Dans nos visites au saint sacrement, faisons une vraie visite. Quand nous arrivons auprès du bon Dieu, saluons-le, disons-lui bonjour de tout notre cœur, de toute notre âme. Si nous avons quelque chose à lui dire de la journée qui s'est passée, ce sera toujours très bien: “Seigneur, voilà ce que j'ai fait. Où étiez-vous et pourquoi m'avez-vous laissé ainsi seul à mes propres forces?” C'est le moment d'entrer en conversation avec le bon Dieu; vous l'avez là sous la main. Vous avez des grâces spirituelles ou temporelles à demander, vous avez des embarras d'études, de direction des âmes, vous avez des difficultés, pour vous ou pour les autres: dites cela à Notre-Seigneur. Vous allez visiter quelque grand personnage, vous avez quelque chose à lui demander: ne trouvez-vous rien à lui dire? Vous êtes religieux, et vous restez là devant le saint sacrement, les bras croisés, à vous creuser la tête? Il ne vous vient rien? Si j'étais un saint, il me viendrait bien quelque chose! C'est vrai, mais parmi nous il n'y a pas de grands saints, nous sommes de trop petites gens, nous sommes très misérables. C'est pour cela qu'il faut aller très simplement au bon Dieu, qu'il faut faire nos visites, avec affection, avec amour. Si notre cœur nous porte à des sentiments d'adoration, d'amour envers Notre-Seigneur, laissons-nous aller à ces sentiments, c'est très bien, c'est très bon. Si nous n'avons pas de sentiment, c'est peut-être que nous avons certaines fautes à nous faire pardonner. Humilions-nous alors. Nous avons des embarras à éclaircir, une situation difficile à régulariser, rappelons-nous tout cela dans notre visite.

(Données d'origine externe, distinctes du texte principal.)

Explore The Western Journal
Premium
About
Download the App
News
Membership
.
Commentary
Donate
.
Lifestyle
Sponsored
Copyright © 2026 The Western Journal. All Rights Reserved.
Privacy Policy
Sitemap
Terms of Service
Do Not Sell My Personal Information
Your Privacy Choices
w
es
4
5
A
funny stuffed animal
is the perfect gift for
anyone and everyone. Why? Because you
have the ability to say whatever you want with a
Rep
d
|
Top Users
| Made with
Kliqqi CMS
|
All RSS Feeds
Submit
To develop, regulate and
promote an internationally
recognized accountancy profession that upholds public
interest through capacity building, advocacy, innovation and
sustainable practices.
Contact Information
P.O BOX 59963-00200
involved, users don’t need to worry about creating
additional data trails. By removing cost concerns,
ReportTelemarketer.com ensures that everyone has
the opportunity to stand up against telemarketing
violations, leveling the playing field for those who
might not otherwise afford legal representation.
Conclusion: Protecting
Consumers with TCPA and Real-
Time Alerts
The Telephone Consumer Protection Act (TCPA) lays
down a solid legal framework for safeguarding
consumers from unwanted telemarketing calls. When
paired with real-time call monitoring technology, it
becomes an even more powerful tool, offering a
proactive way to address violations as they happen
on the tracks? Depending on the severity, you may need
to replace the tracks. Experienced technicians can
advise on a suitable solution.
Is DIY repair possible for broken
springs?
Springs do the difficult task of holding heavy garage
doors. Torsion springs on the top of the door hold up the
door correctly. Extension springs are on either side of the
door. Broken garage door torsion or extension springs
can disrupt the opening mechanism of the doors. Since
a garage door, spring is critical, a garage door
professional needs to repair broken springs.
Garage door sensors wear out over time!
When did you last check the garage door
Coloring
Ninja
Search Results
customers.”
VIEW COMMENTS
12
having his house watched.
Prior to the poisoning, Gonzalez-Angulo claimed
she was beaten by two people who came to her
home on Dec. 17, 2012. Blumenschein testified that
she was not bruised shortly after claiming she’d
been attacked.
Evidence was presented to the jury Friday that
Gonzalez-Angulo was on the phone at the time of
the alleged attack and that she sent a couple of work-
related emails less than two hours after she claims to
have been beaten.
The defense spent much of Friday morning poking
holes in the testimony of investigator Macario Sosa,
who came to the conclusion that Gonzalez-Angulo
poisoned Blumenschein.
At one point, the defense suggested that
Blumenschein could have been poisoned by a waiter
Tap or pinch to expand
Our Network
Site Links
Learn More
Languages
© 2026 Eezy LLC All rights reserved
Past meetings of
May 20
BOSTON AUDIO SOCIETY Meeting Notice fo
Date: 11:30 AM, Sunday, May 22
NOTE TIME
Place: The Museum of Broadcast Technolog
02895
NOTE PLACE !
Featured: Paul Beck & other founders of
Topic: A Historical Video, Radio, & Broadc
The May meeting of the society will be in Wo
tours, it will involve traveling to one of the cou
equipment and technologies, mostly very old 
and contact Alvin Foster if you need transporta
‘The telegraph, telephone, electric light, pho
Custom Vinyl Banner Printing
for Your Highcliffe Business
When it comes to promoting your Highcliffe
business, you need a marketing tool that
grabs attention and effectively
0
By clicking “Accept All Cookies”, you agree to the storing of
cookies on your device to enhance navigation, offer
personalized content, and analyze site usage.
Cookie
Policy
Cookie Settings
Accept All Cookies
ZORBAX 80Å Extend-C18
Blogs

C'était comme cela que la bonne Mère faisait sa visite le soir. Elle parlait au bon Dieu du présent et elle lui parlait du passé. La visite faite ainsi, loin d'être une surcharge ou une fatigue, quelque chose de difficile, apaise, calme et soulage l'âme. On vient de travailler, de faire une surveillance, de trouver quelque ennui. Quelle oraison va-t-on faire là-dessus? Vous allez essayer et faire des efforts surhumains pour adhérer à Dieu dans la contradiction. Vous n'y arriverez pas. Racontez cela à Notre-Seigneur dans la simplicité de votre âme. Que cette ouverture de cœur ne soit pas un exercice pénible, que ce ne soit pas un exercice de piété semblable à tous les autres. Laissons parler notre cœur. Nous aurions vraiment bien peu d'amour, si nous ne trouvions rien à dire.

Il faut toujours terminer sa visite au saint sacrement, recommande saint Liguori, par la communion spirituelle, par un acte d'amour envers Notre-Seigneur, lui témoignant le désir que nous avons de le recevoir en notre cœur, renouvelant notre communion du matin, ou, si nous n'avons pas eu le bonheur de communier réellement, renouvelant notre communion spirituelle de la messe. Il ne faut pas que nous nous regardions là, au pied du tabernacle, comme des étrangers: il est là avec nous. C'est lui réellement présent: “Vrai corps, né de la Vierge Marie, je vous salue” - [“Ave verum Corpus natum de Maria Virgine”]. Puisque c'est lui, traitons avec lui. Que ce ne soit pas par l'imagination, que ce ne soit pas même par le raisonnement, par une méthode. Aujourd'hui vous êtes mal disposé, vous ne pouvez rien dire, tenez-vous là et dites: “Seigneur, je ne puis rien dire”. Restez comme un pauvre à la porte du riche. Comptez beaucoup sur vos visites au saint sacrement. Si vous les faites comme je dis, elles vous seront d'un grand profit.